Girls Playing a Boy's Game
Female graffiti artists
By Katie Haegele

From Gadfly July/August 2000


Bombing, hitting, burning; cutting lines, getting up, going over. If they aren't familiar to you, these terms might sound like drug references or maybe anarchist war cries. In a way, they're both. The art of graffiti is at once a deeply personal and inherently political—not to mention addictive—form of self-expression. Described in the vernacular of its surrounding hip-hop culture, graffiti could well be the ultimate act of culture jamming.

Yet in some surprising ways, graffiti is reflective of the male-dominated culture that spawned it 30 years ago. Since it emerged in the early 1970s, so-called New York graffiti has picked up relatively few female followers.

According to Susan Farrell, painter, friend to graf artists worldwide and mistress of the gorgeous and comprehensive Art Crimes website, there is no "typical" writer. "There is almost nothing you can say about writers in demographic terms that is generally true," she says, although she points out that the culture has gotten "whiter" as it has spread to the American suburbs and to geographies across the globe.

Nonetheless, the train yards and subway stations where bombers do their thing are undeniably man's domain. Even the most generous estimates put women at only two percent of graffiti artists, says Farrell.

Why has a subculture, one that by its very nature subverts the restrictions of the mainstream, marginalized its women? There's a sort of natural selection at work here: testosterone-driven ambition and physical prowess are requirements for gaining a position of notoriety in the community.

Although most writers will assert that there's nothing inherently male about the activity, it is extremely competitive. Farrell explains the predominant attitude toward gaining respect: "Rule number one is, 'You suck until further notice.' There are very few people of either gender who can stand up to the kind of criticism that is at the core of graffiti competition ... It's trial by fire to come up in the graffiti world ... Few women—few artists, for that matter—want to compete that hard for that long, and it takes a kind of single-minded determination that is hard to maintain. It might be that the opportunities for distraction are greater than the rewards of continuing for most female writers."

Good old-fashioned sexism surely plays a role, too. "[W]hen women come into the arena and compete with the men instead of competing for the men, those women are seen as sexual suspects," says Farrell. "Maybe they're lesbians, maybe they're whores, maybe they're property of some male writers.... In any case, they are a different, less comfortable kind of woman for the men to deal with."

Safety is another consideration. Some girls feel more secure working with a female partner or crew; others are brought into the fold by respected male writers who can provide protection. But Erotica 67, who has been writing since the fifth grade, says that being a woman has some perks when it comes to legal issues. After one close scrape with the police, she believes she was able to avoid trouble because she was a woman with a child.
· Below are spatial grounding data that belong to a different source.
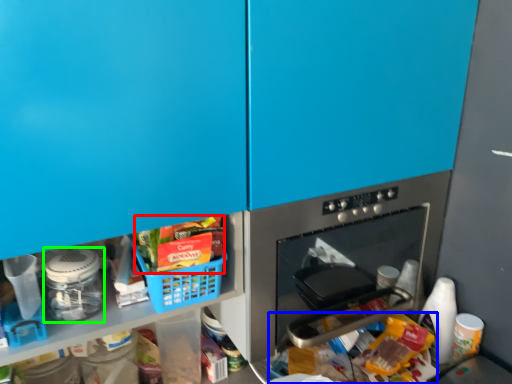
Question: Which object is positioned closest to food (highlighted by a red box)? Select from food (highlighted by a blue box) and appliance (highlighted by a green box).

Choices:
 (A) food
 (B) appliance

Answer: (B)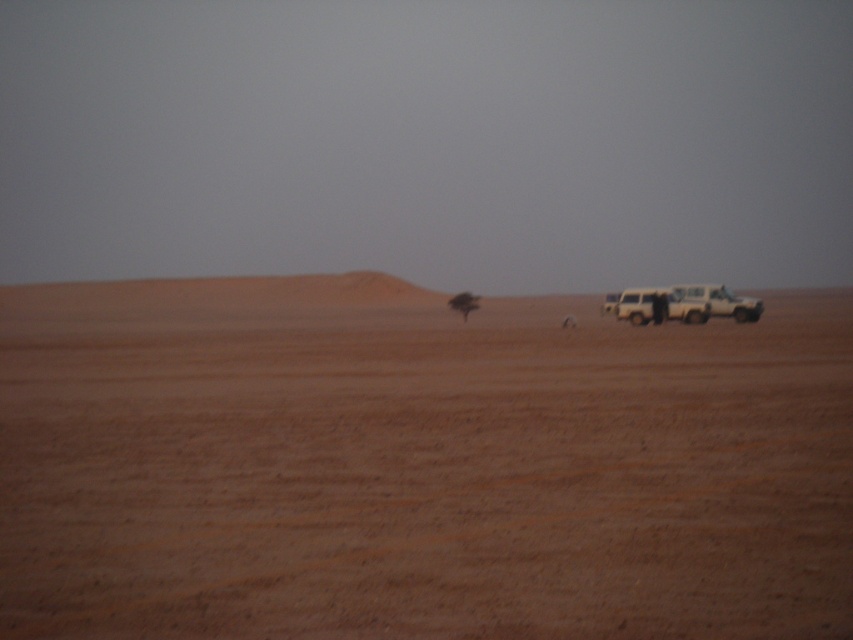
You are a hiker who just arrived at the desert and wants to reach the solitary tree in the distance. You see the brown sandy dirt field at center and the matte white jeep at right. Which direction should you head towards to get closer to the tree?

The brown sandy dirt field at center is to the left of the matte white jeep at right. Since the solitary tree is in the distance, heading towards the direction of the brown sandy dirt field at center would move you closer to the tree as it is positioned between you and the tree.

You are standing in the desert and want to walk towards the matte white jeep at right. Which direction should you head to first? The brown sandy dirt field at center is in your way. Is the jeep behind or in front of the sandy field?

The brown sandy dirt field at center is closer to the viewer than the matte white jeep at right, so the jeep is behind the sandy field.

You are navigating a drone over a desert scene. You need to land the drone precisely at the coordinates given for the brown sandy dirt field at center. What are the coordinates where you should direct the drone to land?

The coordinates for the brown sandy dirt field at center are at point (416, 465), so you should direct the drone to land there.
Do women rock it differently from men stylistically? It depends on who you ask. Erotica, whose tag name is a tribute to early underground comic artist Vaughn Bodé (creator of the Deadbone Erotica characters that still feature prominently in graf pieces), doesn't think it breaks down strictly along the gender line. "There are different levels 'til you feel you have reached a tight design," she says. "And both males and females go through those levels equally."

Farrell concurs: "In the beginning it shows. As women further develop their own style inside graffiti aesthetics, however, these differences can disappear."
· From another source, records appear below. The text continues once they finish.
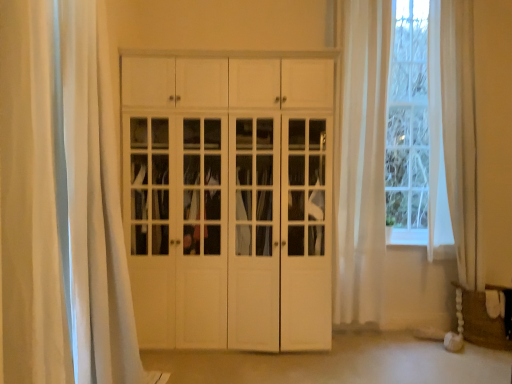
Question: From the image's perspective, is white sheer curtain at left, which appears as the second curtain when viewed from the right, beneath white matte cabinet at center?

Choices:
 (A) no
 (B) yes

Answer: (A)

Question: Is white sheer curtain at left, which appears as the second curtain when viewed from the right, to the right of white matte cabinet at center from the viewer's perspective?

Choices:
 (A) no
 (B) yes

Answer: (A)

Question: Is white sheer curtain at left, marked as the 1th curtain in a front-to-back arrangement, smaller than white matte cabinet at center?

Choices:
 (A) no
 (B) yes

Answer: (B)

Question: Does white sheer curtain at left, which appears as the second curtain when viewed from the right, appear on the left side of white matte cabinet at center?

Choices:
 (A) yes
 (B) no

Answer: (A)

Question: Considering the relative sizes of white sheer curtain at left, the 1th curtain positioned from the left, and white matte cabinet at center in the image provided, is white sheer curtain at left, the 1th curtain positioned from the left, thinner than white matte cabinet at center?

Choices:
 (A) no
 (B) yes

Answer: (B)

Question: Based on their sizes in the image, would you say brown woven basket at lower right is bigger or smaller than white sheer curtain at left, marked as the 1th curtain in a front-to-back arrangement?

Choices:
 (A) small
 (B) big

Answer: (A)

Question: Choose the correct answer: Is brown woven basket at lower right inside white sheer curtain at left, the 1th curtain positioned from the left, or outside it?

Choices:
 (A) inside
 (B) outside

Answer: (B)

Question: Considering the positions of brown woven basket at lower right and white sheer curtain at left, marked as the 1th curtain in a front-to-back arrangement, in the image, is brown woven basket at lower right taller or shorter than white sheer curtain at left, marked as the 1th curtain in a front-to-back arrangement,?

Choices:
 (A) tall
 (B) short

Answer: (B)

Question: Would you say brown woven basket at lower right is to the left or to the right of white sheer curtain at left, which appears as the second curtain when viewed from the right, in the picture?

Choices:
 (A) left
 (B) right

Answer: (B)

Question: Is white sheer curtain at left, the second curtain viewed from the back, wider or thinner than sheer white curtain at right, which appears as the first curtain when viewed from the back?

Choices:
 (A) wide
 (B) thin

Answer: (B)

Question: Based on their sizes in the image, would you say white sheer curtain at left, marked as the 1th curtain in a front-to-back arrangement, is bigger or smaller than sheer white curtain at right, which ranks as the first curtain in right-to-left order?

Choices:
 (A) big
 (B) small

Answer: (B)

Question: Is white sheer curtain at left, the 1th curtain positioned from the left, in front of or behind sheer white curtain at right, which appears as the first curtain when viewed from the back, in the image?

Choices:
 (A) front
 (B) behind

Answer: (A)

Question: From their relative heights in the image, would you say white sheer curtain at left, which appears as the second curtain when viewed from the right, is taller or shorter than sheer white curtain at right, which ranks as the second curtain in front-to-back order?

Choices:
 (A) tall
 (B) short

Answer: (B)

Question: From a real-world perspective, relative to white matte cabinet at center, is sheer white curtain at right, which ranks as the first curtain in right-to-left order, vertically above or below?

Choices:
 (A) below
 (B) above

Answer: (B)

Question: Considering the positions of sheer white curtain at right, which ranks as the second curtain in front-to-back order, and white matte cabinet at center in the image, is sheer white curtain at right, which ranks as the second curtain in front-to-back order, taller or shorter than white matte cabinet at center?

Choices:
 (A) tall
 (B) short

Answer: (A)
Often the pieces done by women do have a curvier, more colorful, more feminine feel. A uniquely female contribution to the culture is not to be discounted; indeed, girl artists are likely to get noticed for their gender alone.

Very recently, the influence of the Internet has affected both male and female writers. It's not a huge conceptual leap from the clandestine midnight marauder of the urban landscape to a digital artist whose identity is no more than an e-mail handle. Explains Farrell, "Artists online can easily be both famous and anonymous at the same time. Most important, the Internet is a global medium. If you make it on the 'net, you've gained worldwide fame, which has always been the primary goal of graffiti writing."

The Web can also offer a warmer and more inclusive community for women who might not otherwise make same-gender connections. Erotica says that meeting fellow girl writer Diva online "opened my eyes that there were other females out there who love the art form with as much respect for themselves as I did."

One look at such a digital meeting place can reveal that a dissection of gender issues isn't everybody's cup of tea. On the Writers' Forum discussion group, artist Antik rants: "This is the kinda shit I hate. Getting into male and female garbage.... So many times when a deejay rolls into town and happens to be female, she gets paraded around like some long lost newly discovered creature. Who gives a fuck with something like graffiti or dee-jaying if you're a guy or a girl? Really... it makes no damn bit of difference."

Yet the women themselves identify strongly with their status as girls playing a boys' game. At 23, Australian-based Tash is one of the more established female writers worldwide. She says she started writing in primary school because she was "sick of try-hard chicks around me who did nothing positive for the culture (except fucking the b-boys)."

In the end, it's only the love of the lifestyle that strings together this scattered group of individuals who humanize our cities, imposing structures. As writer Diva says: "I never thought picking up a can that one time would change my life so drastically so quickly ... it was like giving drugs to a drug addict."